:: Exercise aim ::
Change "chart" to "graph" everywhere in the data below, leaving all other text the same. Reproduce the data without the pictures.

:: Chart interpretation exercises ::
<<<<
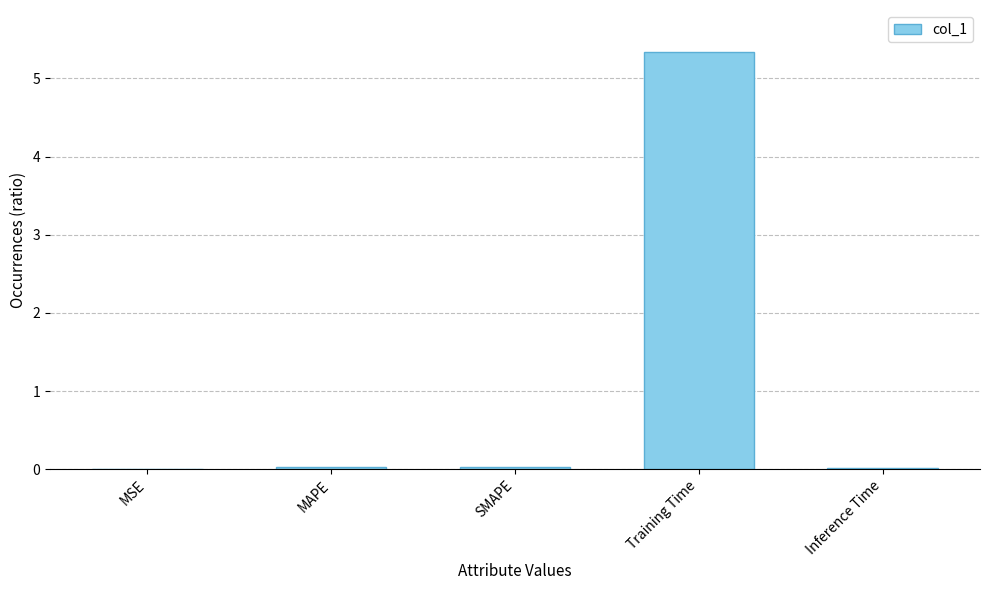

At which category does the chart reach its peak across all series?

Training Time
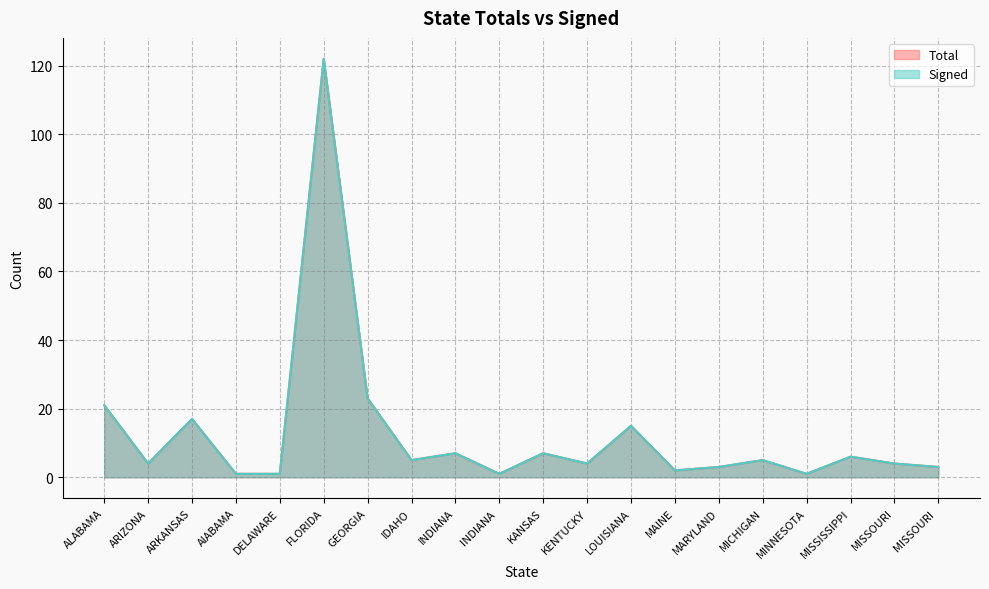

Where is the first local maximum for Total?

ARKANSAS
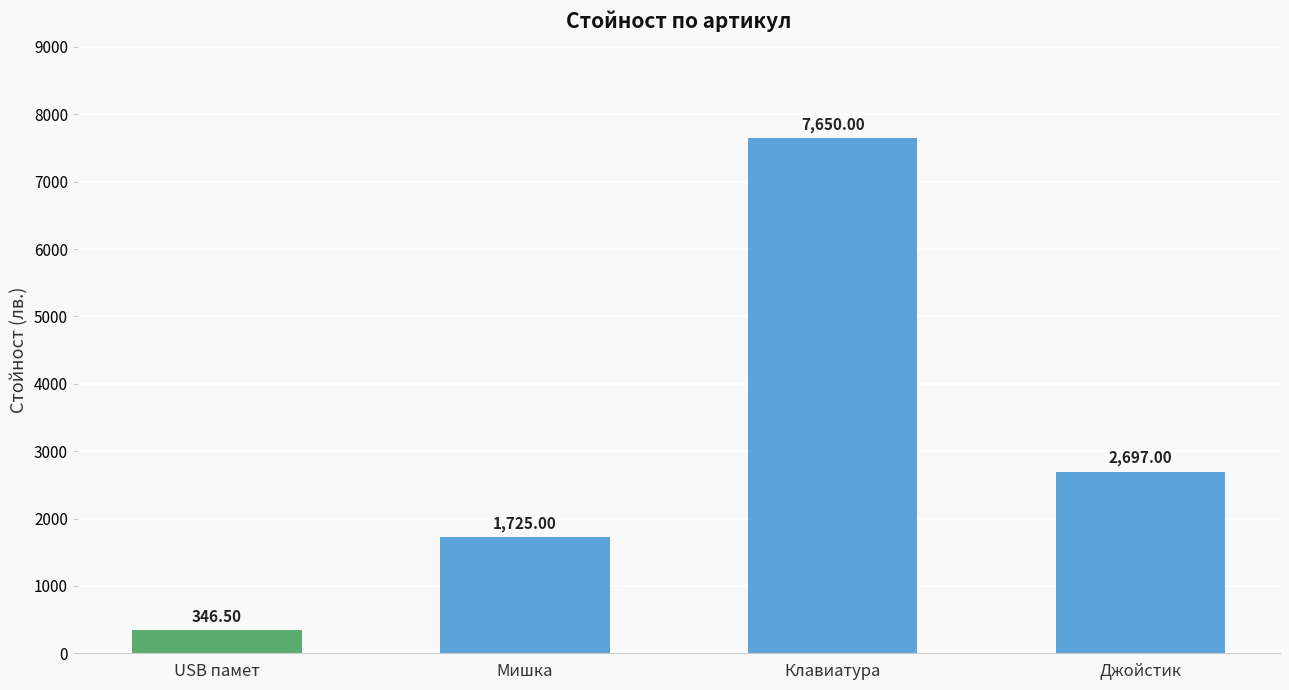

What is the value of the 2nd bar from the left?

1725.0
>>>>
:: The completed task ::
At which category does the graph reach its peak across all series?

Training Time

Where is the first local maximum for Total?

ARKANSAS

What is the value of the 2nd bar from the left?

1725.0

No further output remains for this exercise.